GOAL OF THE EXERCISE:
Apart from the images, the entire listing below must be restated word for word.

DATASET ENTRIES:
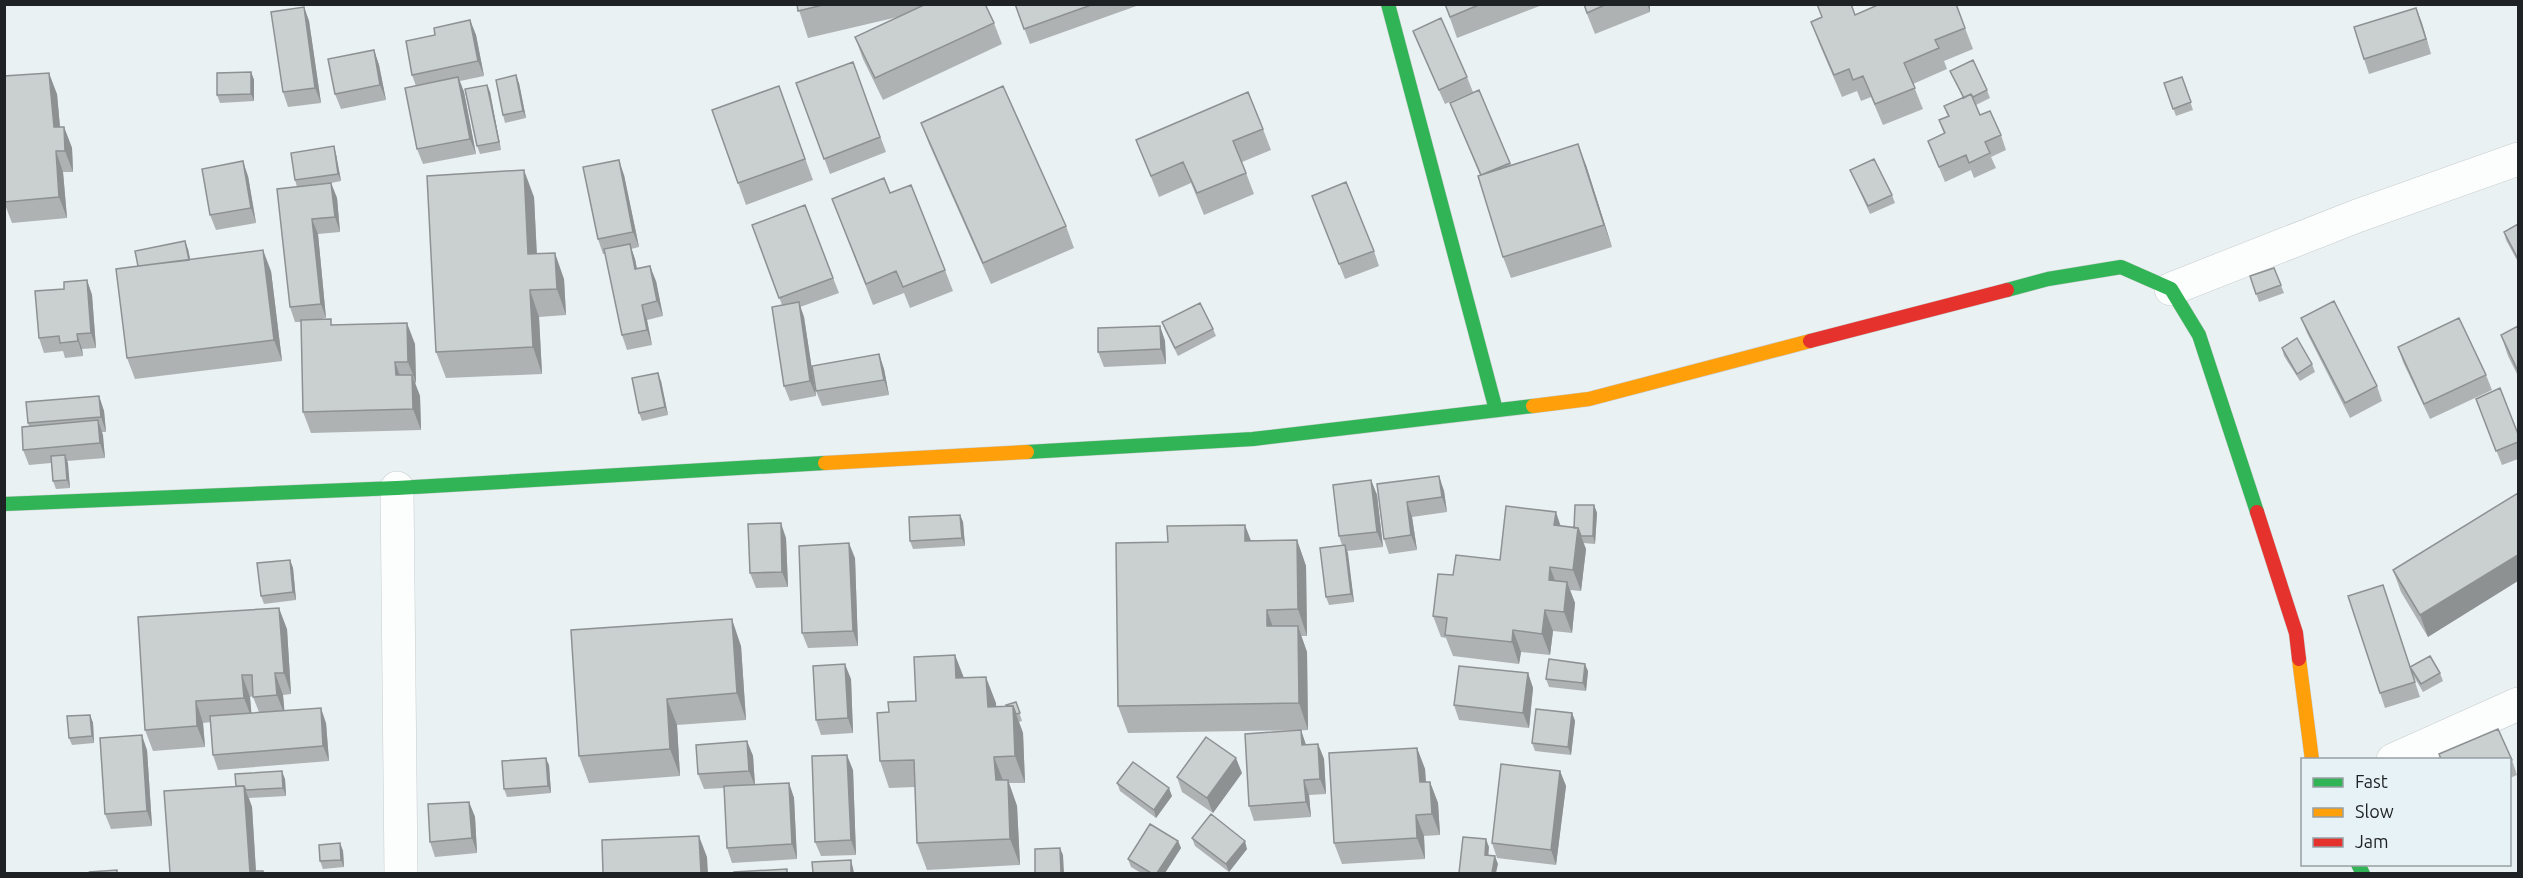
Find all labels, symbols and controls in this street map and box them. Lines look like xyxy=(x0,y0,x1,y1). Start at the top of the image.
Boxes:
legend xyxy=(2301,758,2511,866)
text: Fast xyxy=(2355,771,2388,791)
text: Slow xyxy=(2355,801,2394,821)
text: Jam xyxy=(2355,831,2389,851)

ANSWER TO THIS PROBLEM:
Find all labels, symbols and controls in this street map and box them. Lines look like xyxy=(x0,y0,x1,y1). Start at the top of the image.
Boxes:
legend xyxy=(2301,758,2511,866)
text: Fast xyxy=(2355,771,2388,791)
text: Slow xyxy=(2355,801,2394,821)
text: Jam xyxy=(2355,831,2389,851)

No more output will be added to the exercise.